Almost instinctively, shortly after arrival, one of the first things colonists did was establish a church. The way they did so was not to simply get a meeting together and come to an oral agreement. They wrote down what they were thinking. They wrote down a central plot that described their intentions. The spirit of those documents were derived from the covenantal agreements in the book that inspired their journey in the first place.
It’s important to understand what a covenant is and why it stands out historically. A covenant is an agreement. Marriage is a modern example of a common covenant and is referred to as a covenant in the Bible. Having an agreement assumes that at least two or more parties are involved and both agree. It assumes that they are all equally deserving of the individual right to agree and thus the responsibility to uphold the covenant. Historically this is not the norm.
For most of history people were politically contained in an unequal hierarchy and commanded what to do. They were subjugated to an earthly power contained within another human being. A covenant is different. The covenants written by the first American settlers established agreements that held all people equally free to agree and equally responsible to uphold. The only hierarchy was between man and God. All people were held equal under God.
Biblical covenants are similar. There are five major covenants in the Bible; the Noahic Covenant, the Abrahamic Covenant, the Mosaic Covenant, the Davidic Covenant, and the New Covenant.

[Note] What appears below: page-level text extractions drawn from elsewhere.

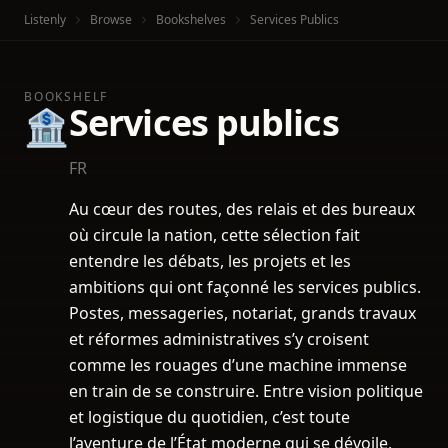
Listenly
Browse
Bookshelves
Services Publics
BOOKSHELF
Services publics
🏦
FR
Au cœur des routes, des relais et des bureaux
où circule la nation, cette sélection fait
entendre les débats, les projets et les
ambitions qui ont façonné les services publics.
Postes, messageries, notariat, grands travaux
et réformes administratives s’y croisent
comme les rouages d’une machine immense
en train de se construire. Entre vision politique
et logistique du quotidien, c’est toute
l’aventure de l’État moderne qui se dévoile,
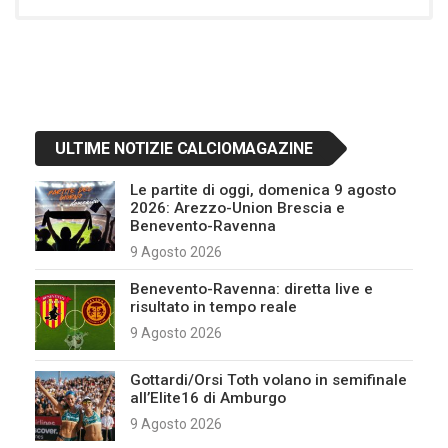
ULTIME NOTIZIE CALCIOMAGAZINE
Le partite di oggi, domenica 9 agosto
2026: Arezzo-Union Brescia e
Benevento-Ravenna
9 Agosto 2026
Benevento-Ravenna: diretta live e
risultato in tempo reale
9 Agosto 2026
Gottardi/Orsi Toth volano in semifinale
all’Elite16 di Amburgo
9 Agosto 2026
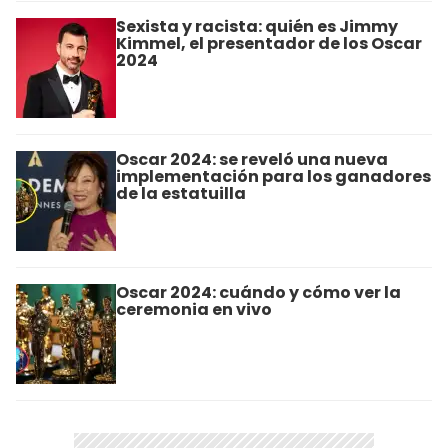
Sexista y racista: quién es Jimmy
Kimmel, el presentador de los Oscar
2024
Oscar 2024: se reveló una nueva
implementación para los ganadores
de la estatuilla
Oscar 2024: cuándo y cómo ver la
ceremonia en vivo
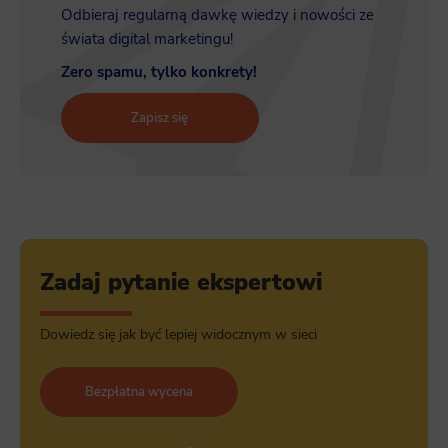
Odbieraj regularną dawkę wiedzy i nowości ze
świata digital marketingu!
Zero spamu, tylko konkrety!
Zapisz się
Zadaj pytanie ekspertowi
Dowiedz się jak być lepiej widocznym w sieci
Bezpłatna wycena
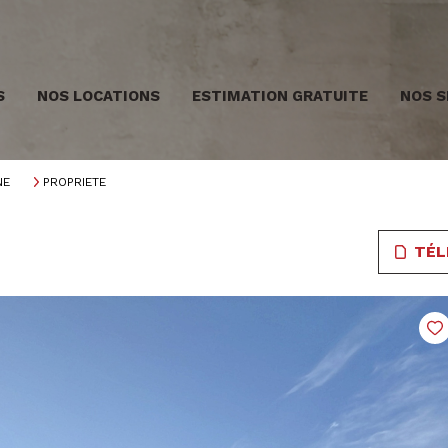
S
NOS LOCATIONS
ESTIMATION GRATUITE
NOS S
NE
PROPRIETE
TÉL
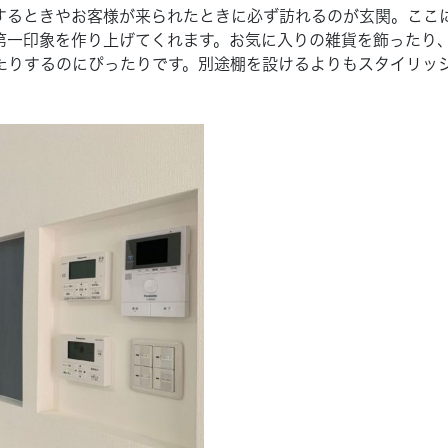
するときやお客様が来られたときに必ず訪れるのが玄関。ここ
第一印象を作り上げてくれます。お気に入りの雑貨を飾ったり
たりするのにぴったりです。別途棚を設けるよりもスタイリッ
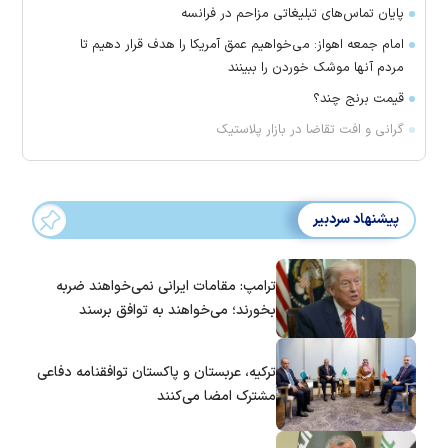
پایان تماس‌های تبلیغاتی مزاحم در فرانسه
امام جمعه اهواز: می‌خواهیم عمق آمریکا را هدف قرار دهیم تا
مردم آنها موشک خوردن را ببینند
قیمت برنج چند؟
گرانی و افت تقاضا در بازار پلاستیک
پیشنهاد سردبیر
ترامپ: مقامات ایرانی نمی‌خواهند ضربه
بخورند؛ می‌خواهند به توافق برسند
ترکیه، عربستان و پاکستان توافقنامه دفاعی
مشترک امضا می‌کنند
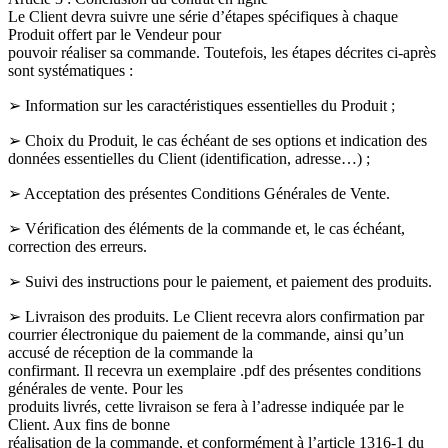
Le Client devra suivre une série d’étapes spécifiques à chaque
Produit offert par le Vendeur pour
pouvoir réaliser sa commande. Toutefois, les étapes décrites ci-après
sont systématiques :
➢ Information sur les caractéristiques essentielles du Produit ;
➢ Choix du Produit, le cas échéant de ses options et indication des
données essentielles du Client (identification, adresse…) ;
➢ Acceptation des présentes Conditions Générales de Vente.
➢ Vérification des éléments de la commande et, le cas échéant,
correction des erreurs.
➢ Suivi des instructions pour le paiement, et paiement des produits.
➢ Livraison des produits. Le Client recevra alors confirmation par
courrier électronique du paiement de la commande, ainsi qu’un
accusé de réception de la commande la
confirmant. Il recevra un exemplaire .pdf des présentes conditions
générales de vente. Pour les
produits livrés, cette livraison se fera à l’adresse indiquée par le
Client. Aux fins de bonne
réalisation de la commande, et conformément à l’article 1316-1 du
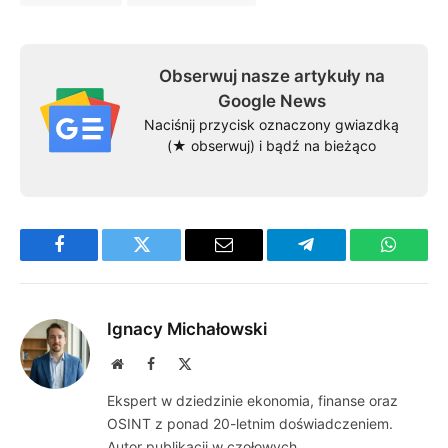
Obserwuj nasze artykuły na
Google News
Naciśnij przycisk oznaczony gwiazdką
(★ obserwuj) i bądź na bieżąco
Facebook
Twitter
Email
Telegram
WhatsA
Ignacy Michałowski
Website
Facebook
X
(Twitter)
Ekspert w dziedzinie ekonomia, finanse oraz
OSINT z ponad 20-letnim doświadczeniem.
Autor publikacji w czołowych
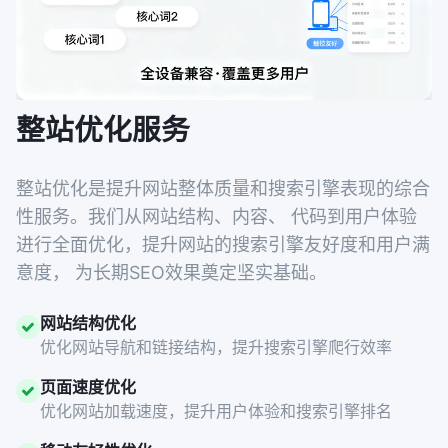
整站优化服务
整站优化是提升网站整体质量和搜索引擎表现的综合
性服务。我们从网站结构、内容、 代码到用户体验
进行全面优化，提升网站的搜索引擎友好度和用户满
意度， 为长期SEO效果奠定坚实基础。
网站结构优化
优化网站导航和链接结构，提升搜索引擎爬行效率
页面速度优化
优化网站加载速度，提升用户体验和搜索引擎排名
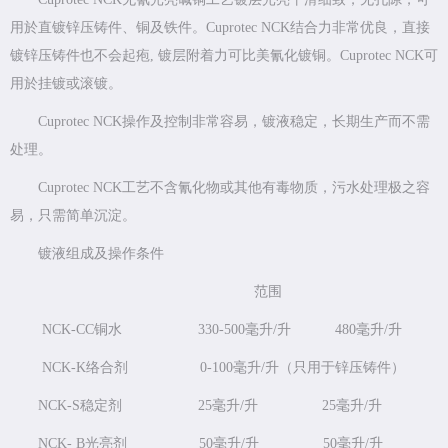
用於直镀锌压铸件、铜及铁件。Cuprotec NCK结合力非常优良，直接
镀锌压铸件也不会起疱, 镀层附着力可比美氰化镀铜。Cuprotec NCK可
用於挂镀或滚镀。
Cuprotec NCK操作及控制非常容易，镀液稳定，长期生产而不需
处理。
Cuprotec NCK工艺不含氰化物或其他有毒物质，污水处理极之容
易，只需简单沉淀。
镀液组成及操作条件
范围
NCK-CC铜水 330-500毫升/升 480毫升/升
NCK-K络合剂 0-100毫升/升（只用于锌压铸件）
NCK-S稳定剂 25毫升/升 25毫升/升
NCK- B光亮剂 50毫升/升 50毫升/升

Each covenant describes an agreement between God and his people. “Agreement” is a key concept here. They are not commands from God but agreements, which assumes that people have individual will and can choose to participate or not. There are blessings for obedience and curses for disobedience. Or, as we would say today, there are consequences for the behavior of the undersigned.
The whole structure of the Biblical corpus’ backbone relies on these covenants, and the people who left the shores of Great Britain with Bibles in their hands would have been very familiar with this concept. Colonies that had no contact with each other ended up producing strikingly similar covenants upon arrival.